If, as I’ve always assumed, the point of a citation is to give the reader the necessary information to locate the full text of the item in question, how exactly does having the home page of the journal (or its publisher) help the reader?  While open access is a fine and grand thing, it isn’t exactly the coin of the realm, nor is that situation likely to change drastically in the near future.  Most articles on most publishers’ web sites, if they’re there at all, are only available for a fee to subscribers.  Any researcher who’s going to attempt to locate a source cited in an APA-format paper is going to go (we fervently hope) to his/her institution’s licensed resources first, not to the publisher’s home page.  So that URL, even if it is still accurate when it’s read years later, is practically useless.

Epistemological Problems

Again, the purpose of the citation:  it’s essentially saying to the reader, “here is where I found this information.”  By citing the home page of the journal, the author is essentially saying, “I found this information at http://www.basketology.org.”  When s/he did nothing of the sort:  s/he found it in Academic Search Premier, or PsycINFO, or JSTOR, or wherever.  How on earth are we supposed to explain and justify this to our students?  When we tell them, “you have to cite your sources so that your reader can find the same information that you found,” how does that URL fit into the plan?
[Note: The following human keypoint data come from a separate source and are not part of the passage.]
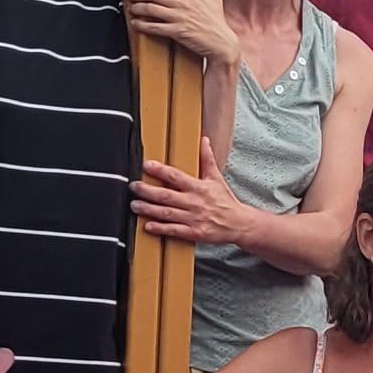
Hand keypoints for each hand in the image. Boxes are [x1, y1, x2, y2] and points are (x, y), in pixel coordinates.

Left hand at [124, 0, 235, 63]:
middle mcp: (182, 4)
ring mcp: (179, 18)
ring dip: (136, 8)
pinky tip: (136, 23)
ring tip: (132, 8)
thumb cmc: (216, 20)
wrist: (222, 43)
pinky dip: (141, 25)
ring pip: (150, 9)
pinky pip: (154, 27)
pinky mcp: (177, 32)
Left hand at [134, 137, 250, 246]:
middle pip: (166, 195)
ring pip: (167, 213)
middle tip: (133, 186)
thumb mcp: (216, 177)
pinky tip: (148, 226)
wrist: (239, 223)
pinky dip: (161, 228)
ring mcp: (193, 218)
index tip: (146, 165)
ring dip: (149, 209)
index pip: (176, 176)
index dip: (160, 170)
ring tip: (134, 205)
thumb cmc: (225, 200)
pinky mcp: (194, 233)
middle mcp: (194, 202)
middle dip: (147, 191)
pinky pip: (174, 230)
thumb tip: (204, 140)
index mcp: (199, 187)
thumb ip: (207, 159)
The answer is, it doesn’t.  It doesn’t make any sense at all to me, and it smacks of intellectual dishonesty.  You know, the kind of thing we’re supposed to be socializing our students not to do.  Which is why I think it’s a load of bunk, and I’m sorely tempted to simply advise students to cite the article as though it was print and just ignore all the madness.

In fact, that’s exactly what I advised a faculty member recently, when she told me she had a stack “this high” of printouts of articles that she’d downloaded from CINAHL, but she had no idea when (this was when retrieval dates were still part of APA style).  “What am I supposed to do about the retrieval dates for these?” she asked.  “Ignore it,” I told her, “just cite them as though they were print.  Your reader will still be able to find the sources, and that’s all that matters.”

Update, 10/21/09Barbara Fister, writing for ACRLog, covers much the same ground, with way more style and panache than I’ve managed here, plus ties the whole issue into carbon footprints!